[Page-level text extractions]
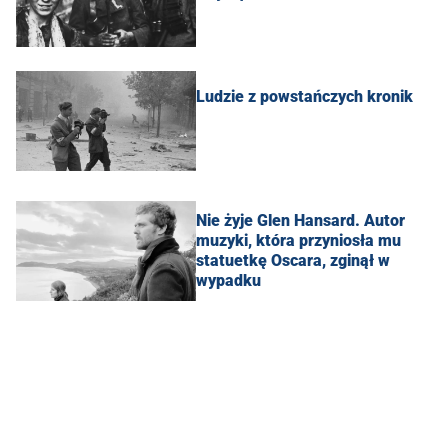
Ludzie z powstańczych kronik
Nie żyje Glen Hansard. Autor
muzyki, która przyniosła mu
statuetkę Oscara, zginął w
wypadku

## [Description of the task]
Reproduce every line of text in the listing word for word, omitting the pictures.

## [Solution]
Ludzie z powstańczych kronik
Nie żyje Glen Hansard. Autor
muzyki, która przyniosła mu
statuetkę Oscara, zginął w
wypadku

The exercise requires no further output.